You are welcome. I love thinking and discussing mythology and religion.

> It did not seem to me that gods would be source of justice. They are source of power and have own politics that is independent of right and wrong.

In general, I agree with this statement. I think one needs to stretch to find justice in the Odyssey, and even more so in the Iliad. That being said, I do believe there are some early inklings of justice and morality which evolved and grew with Greek civilization, and by the later classical period, Zeus was increasingly associated with Justice.

Also, Hesiod, who wrote at about the same time as Homer, certainly associated justice with Zeus. Here is a quote from Works and Days:

> You too, my lords, attend to this justice-doing of hours. For close at hand among men there are immortals taking note of all those who afflict each other with crooked judgements, heedless of the gods' punishment. Thrice countless are they on the rich-pastured earth, Zeus' immortal watchers of mortal men, who watch over judgements and wickedness, clothed in darkness, traveling about the land on every road.

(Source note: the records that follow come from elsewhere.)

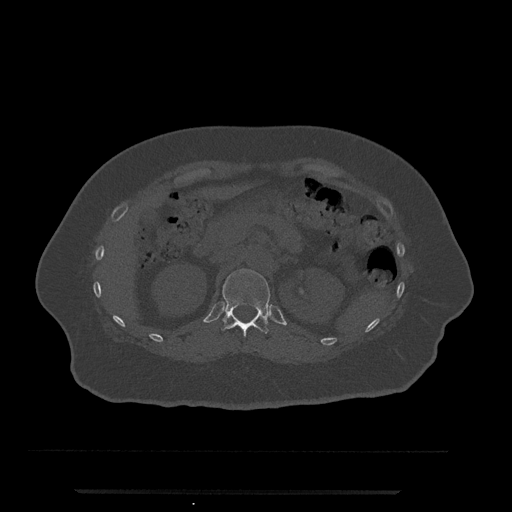
CT including the spine, one axial slice; slice 168 of 797 in the series (ordered by position); 120 kVp; bone window (W 1800 / L 400 HU); 512 × 512 image matrix, field of view 440 × 440 mm. Female patient, age 51 years. From the clinical record (not read from this slice): primary cancer: neuro; vertebrae with lytic lesions (as recorded): T8.
Annotated regions visible in this slice (semi-automatically segmented with operator editing):
- T12 vertebra: bounding box (x1, y1, x2, y2) in pixels: (222, 269, 270, 336)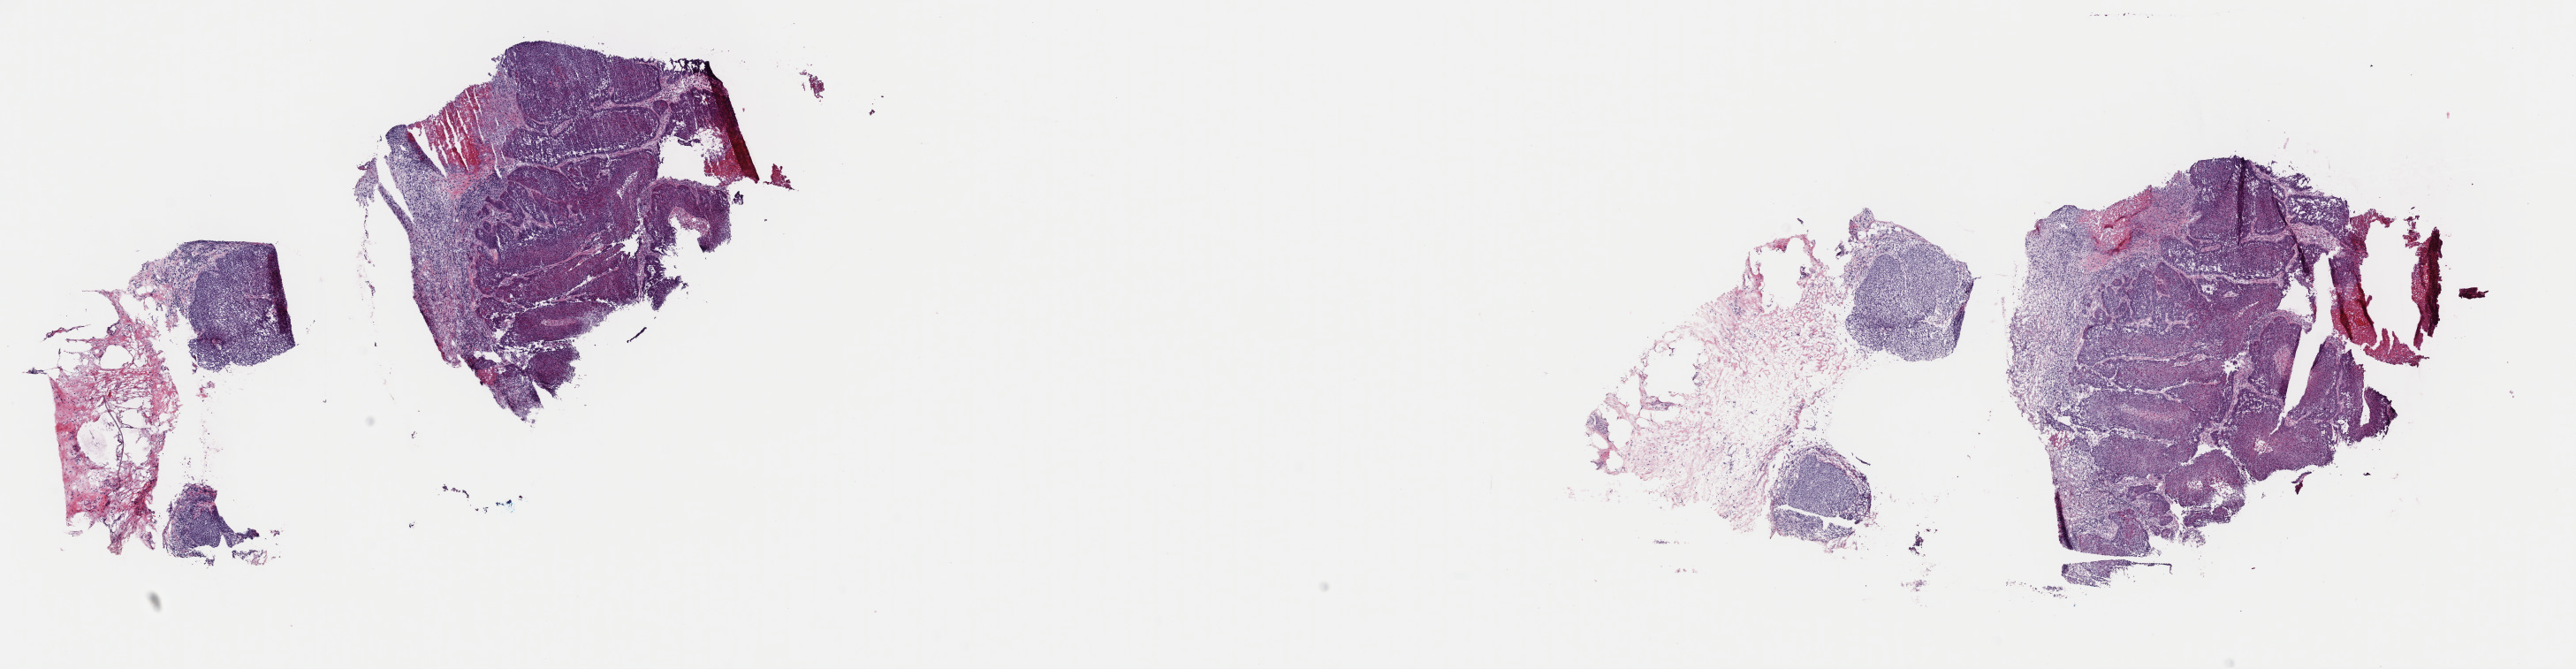
Whole-slide histology image, H&E-stained — shown as a low-resolution overview of the whole scanned area (about 23.0 x 6.0 mm), frozen section from the top of the tissue portion, primary tumour sample from the bladder. Female patient; age at initial diagnosis 80 years. Histologic grade: high grade. Slide review estimates, as recorded: tumour cells 60%, tumour nuclei 70%, normal cells 0%, stromal cells 30%, necrosis 10%. Inflammatory infiltration, as recorded: lymphocyte infiltration 0%, monocyte infiltration 0%, neutrophil infiltration 0%.
- TNM: T3 N0 MX
- pathologic diagnosis: Transitional cell carcinoma
- AJCC pathologic stage: III
- lymph nodes positive (case pathology): 0 of 2 examined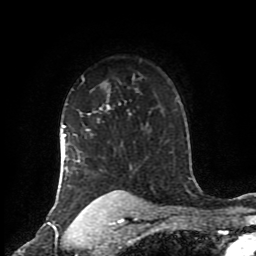
Breast MRI (dynamic contrast-enhanced), one axial slice. Position 66 of 80 along the scan axis. Cropped to one breast. Dynamic contrast-enhanced series, time point 2 of 8 at this slice position (early post-contrast). 1.5 T. TE 4.2 ms, TR 7 ms. 2 mm slice thickness. 256 × 256 image matrix, field of view 170 × 170 mm. Female patient.
Annotated regions visible in this slice (semi-automatically segmented with operator editing):
- enhancing-tissue mask used for the functional tumour volume (all voxels passing the contrast-enhancement thresholds inside the analysis volume; usually the tumour): bounding box <61,104,131,205> (left, top, right, bottom; pixels)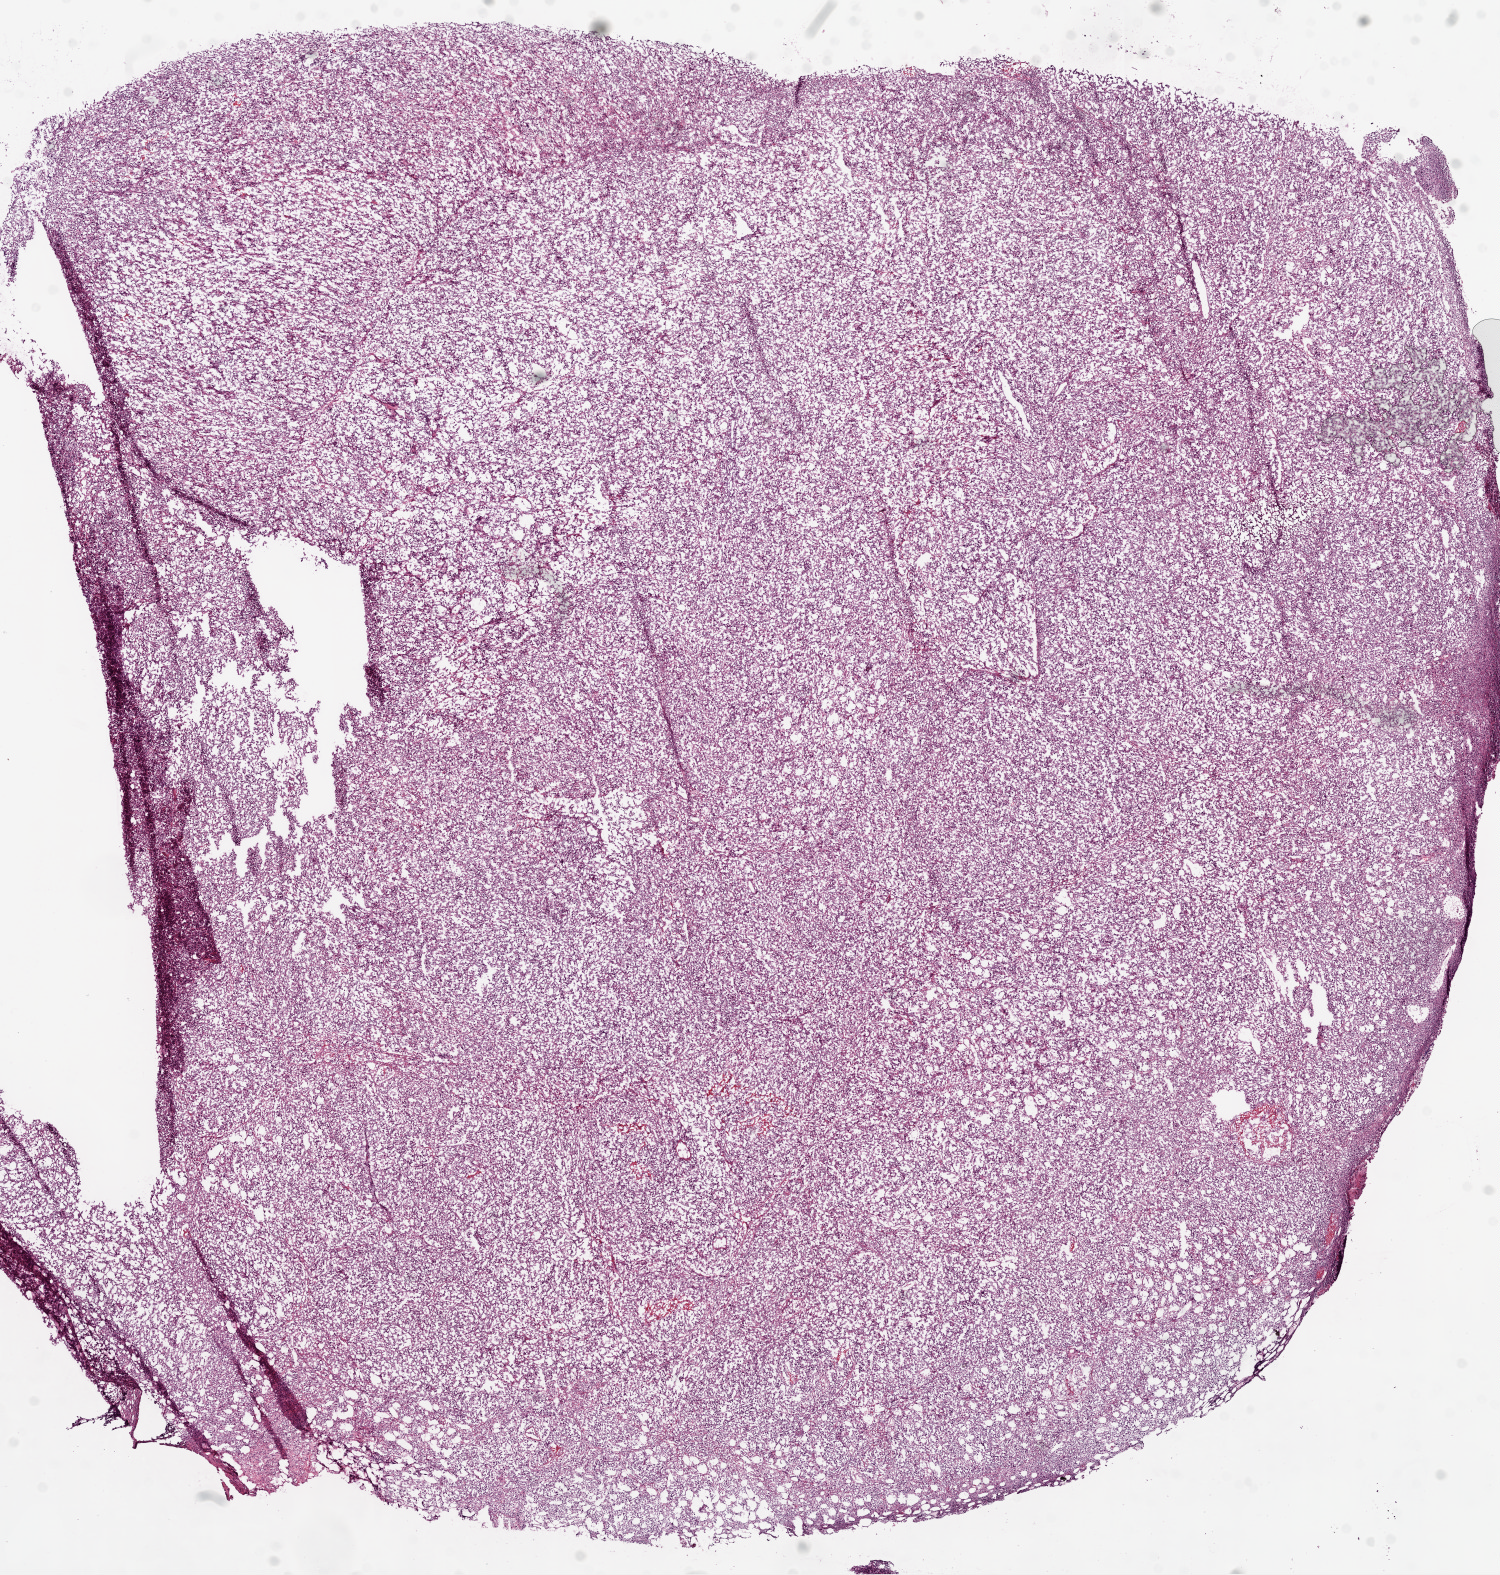
Digitized Hematoxylin and eosin (H&E) stained tissue section (whole slide) — a low-resolution overview of the entire scanned area, about 12.0 x 12.6 mm. Frozen section from the bottom of the tissue portion. Kidney, primary tumour sample. Male, age 75 years at initial diagnosis. Histologic grade: G4 (undifferentiated). Composition of this section per pathologist review: tumour cells 95%, tumour nuclei 90%, normal cells 0%, stromal cells 5%, necrosis 0%.
Lymph nodes positive (case pathology): 0 of 6 examined. Pathologic diagnosis: Clear cell adenocarcinoma, NOS. AJCC pathologic stage: IV.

And there is the maiden Right, daughter of Zeus, esteemed and respected by the gods in Olympus; and whenever someone does her down with crooked abuse, at once she sits by Zeus her father, Kronos' son, and reports the men's unrighteous mind, so that the people may pay for the crimes of their lords who balefully divert justice from its course by pronouncing it crooked.

Homer mentions a somewhat similar (although different) idea in book 19 of the Iliad:

  "Zeus be my witness first, the highest, best of gods!
  Then Earth, the Sun, and Furies stalking the world below
  to wreak revenge on the dead who broke their oaths---
  I swear I never laid a hand on the girl Briseis
Hesiod wasn't as influential as Homer, but he was still quite influential on Greek culture. There is a story that Hesiod and Homer had a poetry competition, and Hesiod won. Anyway, this idea of justice appears to have been present in both authors to a very limited degree.

The 1951 article, "The Gods of Homer," by G. M. A Grub, has an interesting discussion of morality in Homer and how it evolved. You can read the article for free, if you have a JSTOR account, here:

https://www.jstor.org/stable/1086075

Grube's main premise is that the gods of Homer came from an earlier conception of the gods as "forces of nature." After Homer, or the poets before Homer, personified the gods, it was inevitable that they would become moralized over time. Grube believes that Homer is near the start of this process. This would explain why some of the stories in the Iliad and Odyssey represent the gods as being essentially unethical; these stores were from before the gods were expected to be moral.